The Wall Street Journal Gets Inside Phil Knight’s Pursuit of the Trail Blazers

Oregon’s richest man has tried valiantly to buy the state’s most visible sports franchise, according to a lengthy new account from The Wall Street Journal.

Nike co-founder Phil Knight and his partner, the real estate investor Alan Smolinsky, have been ardent suitors of the Portland Trail Blazers, writes WSJ reporter Rachel Bachman (a former Oregonian staffer), but Jody Allen, the executor of the estate left by her late brother, Blazers’ owner Paul Allen and her right-hand man, Bert Kolde, have played hard to get.

“In several separate phone conversations with Kolde, people familiar with the situation say, Smolinisky and Knight laid out their vision to keep the Blazers in Portland forever,” Bachman writes. “They would invest in the team to make it a championship contender. They would boost the fan experience off the court by improving the area around the arena, according to people familiar with their thinking.”

For Blazer fans accustomed to seeing their team make the playoffs, the past two years of futility—and tanking—have been hard to swallow.
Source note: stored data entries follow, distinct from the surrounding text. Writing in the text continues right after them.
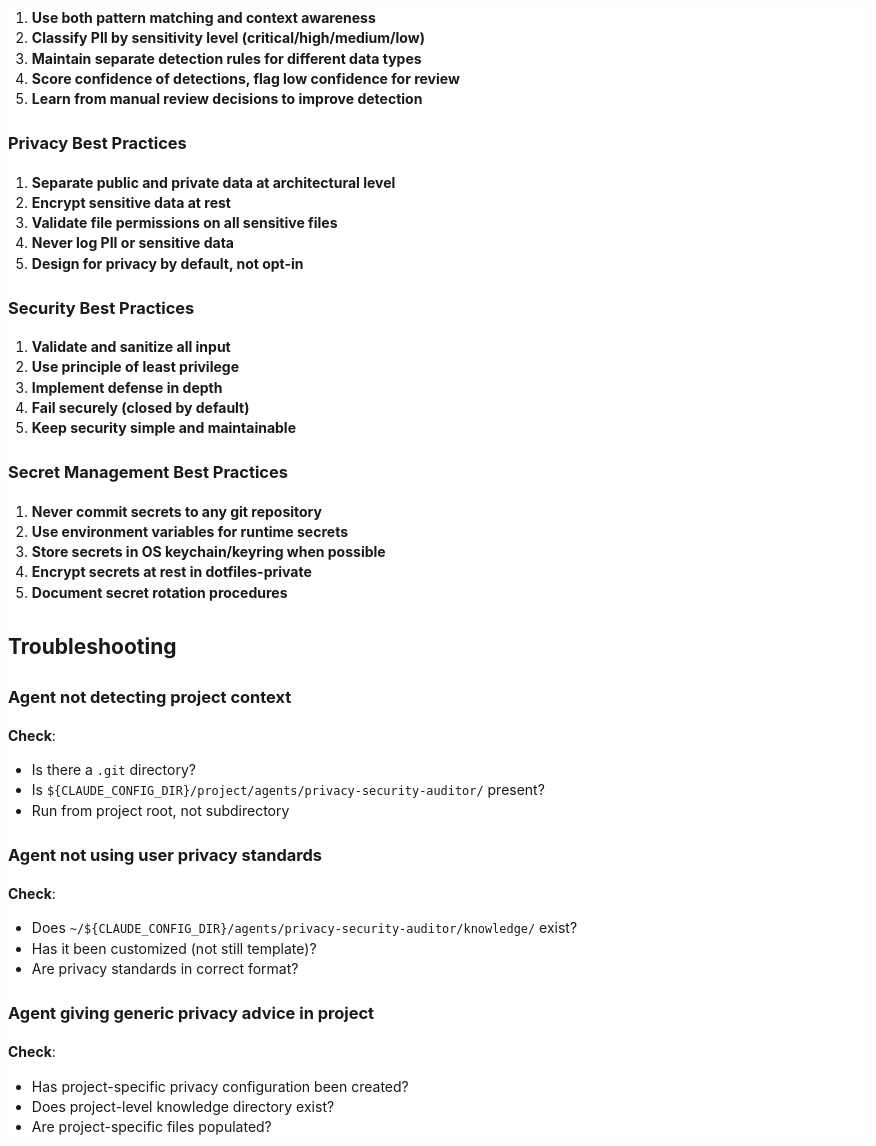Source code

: 1. **Use both pattern matching and context awareness**
2. **Classify PII by sensitivity level (critical/high/medium/low)**
3. **Maintain separate detection rules for different data types**
4. **Score confidence of detections, flag low confidence for review**
5. **Learn from manual review decisions to improve detection**

### Privacy Best Practices

1. **Separate public and private data at architectural level**
2. **Encrypt sensitive data at rest**
3. **Validate file permissions on all sensitive files**
4. **Never log PII or sensitive data**
5. **Design for privacy by default, not opt-in**

### Security Best Practices

1. **Validate and sanitize all input**
2. **Use principle of least privilege**
3. **Implement defense in depth**
4. **Fail securely (closed by default)**
5. **Keep security simple and maintainable**

### Secret Management Best Practices

1. **Never commit secrets to any git repository**
2. **Use environment variables for runtime secrets**
3. **Store secrets in OS keychain/keyring when possible**
4. **Encrypt secrets at rest in dotfiles-private**
5. **Document secret rotation procedures**

## Troubleshooting

### Agent not detecting project context

**Check**:

- Is there a `.git` directory?
- Is `${CLAUDE_CONFIG_DIR}/project/agents/privacy-security-auditor/` present?
- Run from project root, not subdirectory

### Agent not using user privacy standards

**Check**:

- Does `~/${CLAUDE_CONFIG_DIR}/agents/privacy-security-auditor/knowledge/` exist?
- Has it been customized (not still template)?
- Are privacy standards in correct format?

### Agent giving generic privacy advice in project

**Check**:

- Has project-specific privacy configuration been created?
- Does project-level knowledge directory exist?
- Are project-specific files populated?
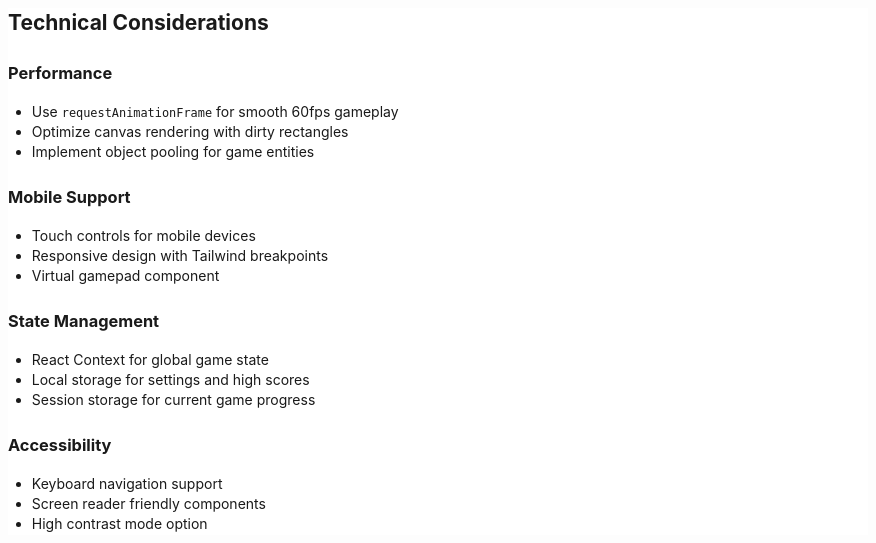## Technical Considerations

### Performance
- Use `requestAnimationFrame` for smooth 60fps gameplay
- Optimize canvas rendering with dirty rectangles
- Implement object pooling for game entities

### Mobile Support
- Touch controls for mobile devices
- Responsive design with Tailwind breakpoints
- Virtual gamepad component

### State Management
- React Context for global game state
- Local storage for settings and high scores
- Session storage for current game progress

### Accessibility
- Keyboard navigation support
- Screen reader friendly components
- High contrast mode option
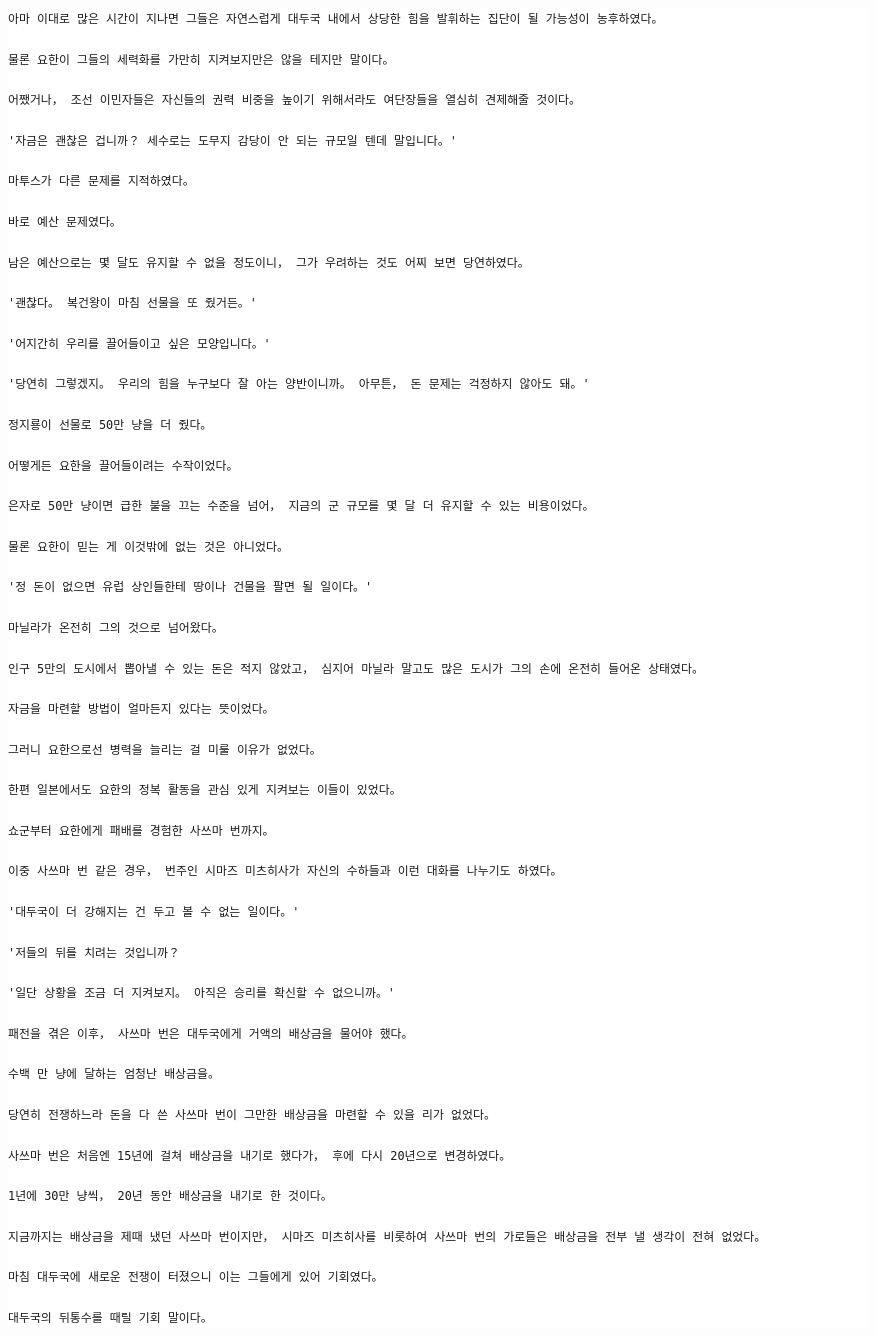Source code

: 	아마 이대로 많은 시간이 지나면 그들은 자연스럽게 대두국 내에서 상당한 힘을 발휘하는 집단이 될 가능성이 농후하였다。

	물론 요한이 그들의 세력화를 가만히 지켜보지만은 않을 테지만 말이다。

	어쨌거나， 조선 이민자들은 자신들의 권력 비중을 높이기 위해서라도 여단장들을 열심히 견제해줄 것이다。

	'자금은 괜찮은 겁니까？ 세수로는 도무지 감당이 안 되는 규모일 텐데 말입니다。'

	마투스가 다른 문제를 지적하였다。

	바로 예산 문제였다。

	남은 예산으로는 몇 달도 유지할 수 없을 정도이니， 그가 우려하는 것도 어찌 보면 당연하였다。

	'괜찮다。 복건왕이 마침 선물을 또 줬거든。'

	'어지간히 우리를 끌어들이고 싶은 모양입니다。'

	'당연히 그렇겠지。 우리의 힘을 누구보다 잘 아는 양반이니까。 아무튼， 돈 문제는 걱정하지 않아도 돼。'

	정지룡이 선물로 50만 냥을 더 줬다。

	어떻게든 요한을 끌어들이려는 수작이었다。

	은자로 50만 냥이면 급한 불을 끄는 수준을 넘어， 지금의 군 규모를 몇 달 더 유지할 수 있는 비용이었다。

	물론 요한이 믿는 게 이것밖에 없는 것은 아니었다。

	'정 돈이 없으면 유럽 상인들한테 땅이나 건물을 팔면 될 일이다。'

	마닐라가 온전히 그의 것으로 넘어왔다。

	인구 5만의 도시에서 뽑아낼 수 있는 돈은 적지 않았고， 심지어 마닐라 말고도 많은 도시가 그의 손에 온전히 들어온 상태였다。

	자금을 마련할 방법이 얼마든지 있다는 뜻이었다。

	그러니 요한으로선 병력을 늘리는 걸 미룰 이유가 없었다。

	한편 일본에서도 요한의 정복 활동을 관심 있게 지켜보는 이들이 있었다。

	쇼군부터 요한에게 패배를 경험한 사쓰마 번까지。

	이중 사쓰마 번 같은 경우， 번주인 시마즈 미츠히사가 자신의 수하들과 이런 대화를 나누기도 하였다。

	'대두국이 더 강해지는 건 두고 볼 수 없는 일이다。'

	'저들의 뒤를 치려는 것입니까？

	'일단 상황을 조금 더 지켜보지。 아직은 승리를 확신할 수 없으니까。'

	패전을 겪은 이후， 사쓰마 번은 대두국에게 거액의 배상금을 물어야 했다。

	수백 만 냥에 달하는 엄청난 배상금을。

	당연히 전쟁하느라 돈을 다 쓴 사쓰마 번이 그만한 배상금을 마련할 수 있을 리가 없었다。

	사쓰마 번은 처음엔 15년에 걸쳐 배상금을 내기로 했다가， 후에 다시 20년으로 변경하였다。

	1년에 30만 냥씩， 20년 동안 배상금을 내기로 한 것이다。

	지금까지는 배상금을 제때 냈던 사쓰마 번이지만， 시마즈 미츠히사를 비롯하여 사쓰마 번의 가로들은 배상금을 전부 낼 생각이 전혀 없었다。

	마침 대두국에 새로운 전쟁이 터졌으니 이는 그들에게 있어 기회였다。

	대두국의 뒤통수를 때릴 기회 말이다。
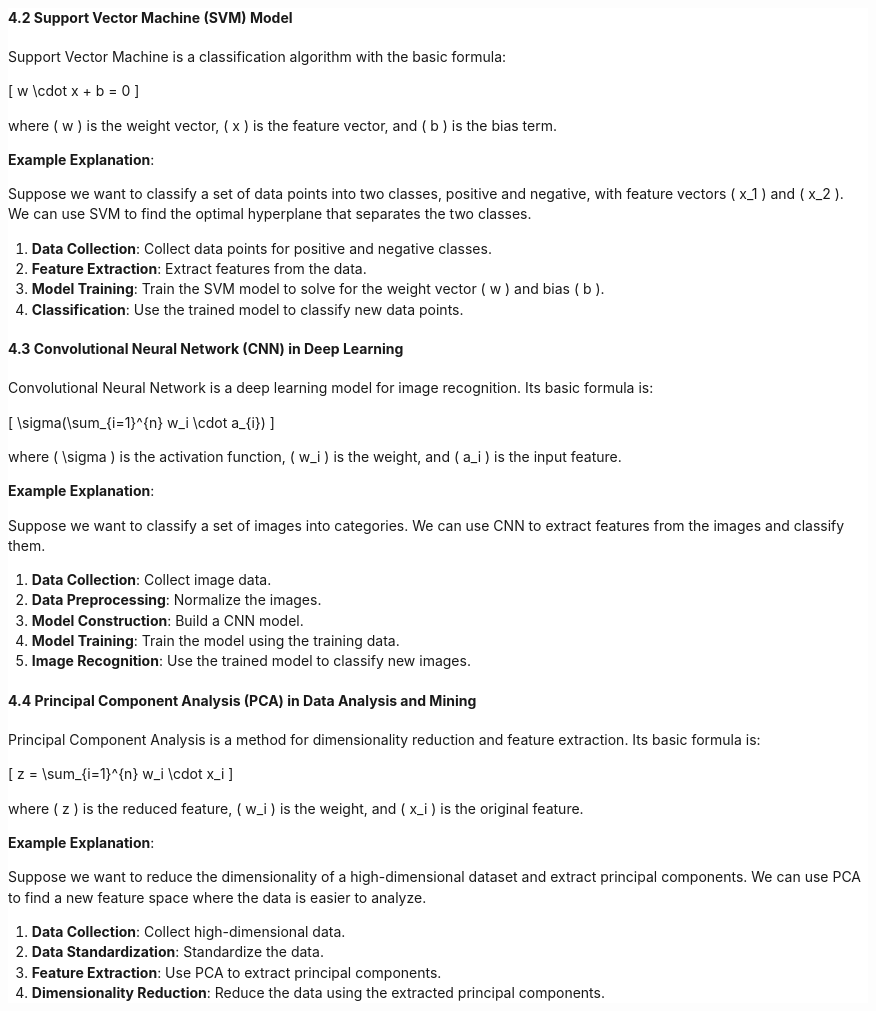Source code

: #### 4.2 Support Vector Machine (SVM) Model

Support Vector Machine is a classification algorithm with the basic formula:

\[ w \cdot x + b = 0 \]

where \( w \) is the weight vector, \( x \) is the feature vector, and \( b \) is the bias term.

**Example Explanation**:

Suppose we want to classify a set of data points into two classes, positive and negative, with feature vectors \( x_1 \) and \( x_2 \). We can use SVM to find the optimal hyperplane that separates the two classes.

1. **Data Collection**: Collect data points for positive and negative classes.
2. **Feature Extraction**: Extract features from the data.
3. **Model Training**: Train the SVM model to solve for the weight vector \( w \) and bias \( b \).
4. **Classification**: Use the trained model to classify new data points.

#### 4.3 Convolutional Neural Network (CNN) in Deep Learning

Convolutional Neural Network is a deep learning model for image recognition. Its basic formula is:

\[ \sigma(\sum_{i=1}^{n} w_i \cdot a_{i}) \]

where \( \sigma \) is the activation function, \( w_i \) is the weight, and \( a_i \) is the input feature.

**Example Explanation**:

Suppose we want to classify a set of images into categories. We can use CNN to extract features from the images and classify them.

1. **Data Collection**: Collect image data.
2. **Data Preprocessing**: Normalize the images.
3. **Model Construction**: Build a CNN model.
4. **Model Training**: Train the model using the training data.
5. **Image Recognition**: Use the trained model to classify new images.

#### 4.4 Principal Component Analysis (PCA) in Data Analysis and Mining

Principal Component Analysis is a method for dimensionality reduction and feature extraction. Its basic formula is:

\[ z = \sum_{i=1}^{n} w_i \cdot x_i \]

where \( z \) is the reduced feature, \( w_i \) is the weight, and \( x_i \) is the original feature.

**Example Explanation**:

Suppose we want to reduce the dimensionality of a high-dimensional dataset and extract principal components. We can use PCA to find a new feature space where the data is easier to analyze.

1. **Data Collection**: Collect high-dimensional data.
2. **Data Standardization**: Standardize the data.
3. **Feature Extraction**: Use PCA to extract principal components.
4. **Dimensionality Reduction**: Reduce the data using the extracted principal components.
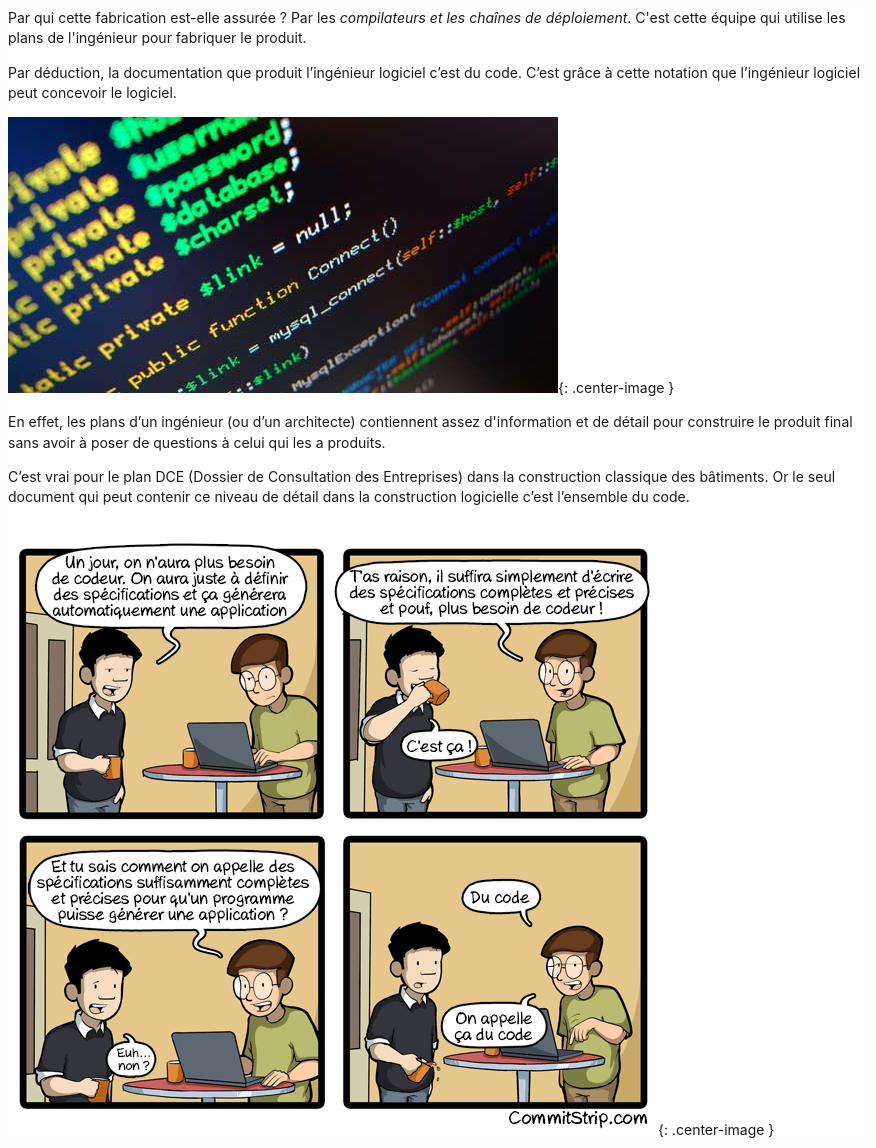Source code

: Par qui cette fabrication est-elle assurée ?
Par les *compilateurs et les chaînes de déploiement*. 
C'est cette équipe qui utilise les plans de l'ingénieur pour fabriquer le produit.

Par déduction, la documentation que produit l’ingénieur logiciel c’est du code. 
C’est grâce à cette notation que l’ingénieur logiciel peut concevoir le logiciel.

![](/images/developpeur-architecte-agile/code.jpg){: .center-image }

En effet, les plans d’un ingénieur (ou d’un architecte) contiennent assez d'information 
et de détail pour construire le produit final 
sans avoir à poser de questions à celui qui les a produits. 

C’est vrai pour le plan DCE (Dossier de Consultation des Entreprises) dans la construction classique des bâtiments. 
Or le seul document qui peut contenir ce niveau de détail dans la construction logicielle c’est l’ensemble du code.

![](/images/developpeur-architecte-agile/comics-min.png){: .center-image }
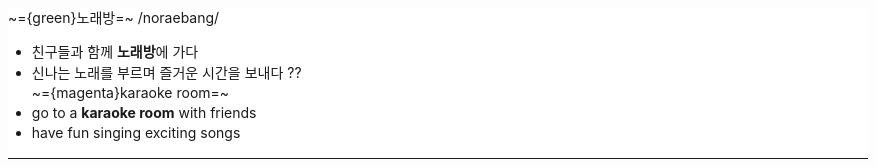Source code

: 
~={green}노래방=~ /noraebang/
- 친구들과 함께 **노래방**에 가다
- 신나는 노래를 부르며 즐거운 시간을 보내다
??  
~={magenta}karaoke room=~
- go to a **karaoke room** with friends
- have fun singing exciting songs
---
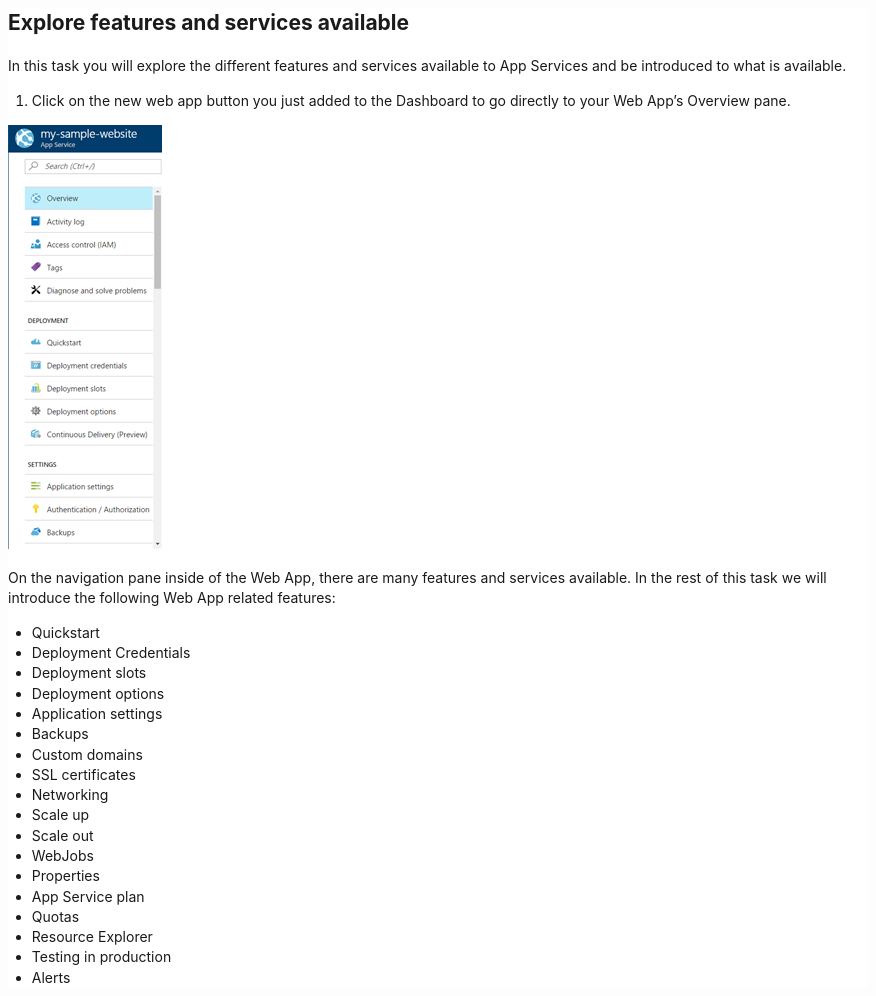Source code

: ## Explore features and services available

In this task you will explore the different features and services available to App Services and be introduced to what is available.

1.	Click on the new web app button you just added to the Dashboard to go directly to your Web App’s Overview pane.

![](images/WebAppsImage22.png)

On the navigation pane inside of the Web App, there are many features and services available.  In the rest of this task we will introduce the following Web App related features:
 
* Quickstart
* Deployment Credentials
* Deployment slots
* Deployment options
* Application settings
* Backups
* Custom domains
* SSL certificates
* Networking
* Scale up
* Scale out
* WebJobs
* Properties
* App Service plan
* Quotas
* Resource Explorer
* Testing in production
* Alerts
Knight, who turned 85 earlier this year, has built a fortune Bloomberg pegs at $40 billion and while he is giving chunks of it away, he’s reportedly eager to hand Allen a big chunk of his money. Added bonus: his partner, Smolinsky, who is part owner of the Los Angeles Dodgers, is eager to apply the real estate development skills that built his fortune to the moribund neighborhood around the Moda Center. (It did not strike observers as coincidental that Allen recently pledged $400 million to restore the Albina neighborhood.)

And per the terms of Paul Allen’s estate, the team must be sold and the proceeds turned over to charity.

What’s not to like? Well, Jody Allen told the WSJ the Blazers are not yet for sale.

“Knight’s conversations with Kolde hit a wall,” Bachman writes. “And Kolde didn’t explain why the Blazers weren’t for sale.”